The structure stands in a curved, self-supporting form and sways like an okiagari-koboshi (a traditional self-righting doll), embodying a state of constant instability.

The installation questions whether a place, institution, or community truly functions as a safe space, or merely sustains the appearance of stability. The preservation of an outer structure does not necessarily mean that what exists within it is protected from danger. Structural continuity and internal safety are not synonymous.

Bamboo is chosen for its distinctive material qualities: flexible yet resilient, it bends under pressure without breaking, continually attempting to return to its original form. This capacity for recovery enables the structure to remain upright and maintain equilibrium, while simultaneously materialising a condition of sustained tension imposed from outside.

The upper section is woven into a basket-like form, within which white dove feathers are contained. The basket operates both as a device of protection and as a boundary that separates the inside from the outside. The feathers held within it exist in a state suspended between protection and confinement.

The structure is activated when it collides with a wall, or when multiple viewers push it simultaneously from different directions. When pressure is applied not from a single force but from dispersed points, the feathers contained inside begin to scatter through the gaps of the woven enclosure.

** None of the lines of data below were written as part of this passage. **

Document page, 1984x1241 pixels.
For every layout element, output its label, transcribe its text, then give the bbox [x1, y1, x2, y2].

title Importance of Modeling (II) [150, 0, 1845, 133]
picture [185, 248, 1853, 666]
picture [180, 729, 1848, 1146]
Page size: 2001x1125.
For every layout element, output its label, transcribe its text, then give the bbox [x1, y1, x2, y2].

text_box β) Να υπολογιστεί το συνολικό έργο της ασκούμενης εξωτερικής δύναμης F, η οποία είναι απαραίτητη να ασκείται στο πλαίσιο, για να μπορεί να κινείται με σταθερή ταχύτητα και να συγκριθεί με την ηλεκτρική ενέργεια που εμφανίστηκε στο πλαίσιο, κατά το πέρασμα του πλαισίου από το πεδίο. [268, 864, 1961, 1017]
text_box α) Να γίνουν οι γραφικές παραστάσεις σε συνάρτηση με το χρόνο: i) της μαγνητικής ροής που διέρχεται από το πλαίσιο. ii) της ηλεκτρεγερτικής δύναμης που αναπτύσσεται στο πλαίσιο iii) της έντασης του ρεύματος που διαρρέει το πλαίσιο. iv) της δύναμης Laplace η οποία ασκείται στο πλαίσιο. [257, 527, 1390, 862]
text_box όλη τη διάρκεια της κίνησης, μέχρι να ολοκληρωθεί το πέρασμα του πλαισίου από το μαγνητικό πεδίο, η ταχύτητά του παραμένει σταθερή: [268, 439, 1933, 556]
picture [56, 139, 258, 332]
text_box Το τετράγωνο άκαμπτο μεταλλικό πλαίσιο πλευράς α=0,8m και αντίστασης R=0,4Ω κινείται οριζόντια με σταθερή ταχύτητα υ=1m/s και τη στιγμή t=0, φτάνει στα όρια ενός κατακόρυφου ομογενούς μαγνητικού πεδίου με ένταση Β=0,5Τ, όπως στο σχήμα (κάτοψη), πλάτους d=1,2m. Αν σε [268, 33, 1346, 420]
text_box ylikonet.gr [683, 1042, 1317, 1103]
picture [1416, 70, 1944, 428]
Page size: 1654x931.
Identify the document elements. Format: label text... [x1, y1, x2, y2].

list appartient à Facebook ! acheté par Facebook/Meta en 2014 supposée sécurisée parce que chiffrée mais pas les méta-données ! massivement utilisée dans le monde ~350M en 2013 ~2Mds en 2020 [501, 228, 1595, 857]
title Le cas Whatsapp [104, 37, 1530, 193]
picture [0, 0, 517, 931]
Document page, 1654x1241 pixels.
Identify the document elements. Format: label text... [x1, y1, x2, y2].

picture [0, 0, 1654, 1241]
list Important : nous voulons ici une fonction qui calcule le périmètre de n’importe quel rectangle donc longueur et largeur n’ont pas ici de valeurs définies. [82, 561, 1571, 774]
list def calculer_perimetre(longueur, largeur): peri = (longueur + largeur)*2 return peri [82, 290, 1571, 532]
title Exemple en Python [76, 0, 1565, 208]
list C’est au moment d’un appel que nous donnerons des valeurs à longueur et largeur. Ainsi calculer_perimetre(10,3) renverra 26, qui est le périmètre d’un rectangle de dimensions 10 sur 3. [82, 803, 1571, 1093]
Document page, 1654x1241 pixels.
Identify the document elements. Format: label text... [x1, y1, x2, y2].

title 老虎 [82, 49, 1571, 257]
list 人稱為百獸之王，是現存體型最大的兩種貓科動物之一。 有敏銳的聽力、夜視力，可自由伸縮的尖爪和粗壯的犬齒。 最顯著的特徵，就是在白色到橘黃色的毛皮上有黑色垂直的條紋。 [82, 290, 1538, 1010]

What becomes visible in this process is not the strength of the structure itself, but the condition of how—and whether—the interior is protected. The bamboo frame does not collapse. It absorbs the force and sways back toward balance. Yet through repeated movement, what had been preserved within becomes exposed to the surrounding environment and is gradually, or sometimes abruptly, released.

Through the bodily intervention of the audience, the installation makes visible how psychological and social safety can exist only as a fragile equilibrium. It reveals what is first to be lost within structures that endure pressure without breaking.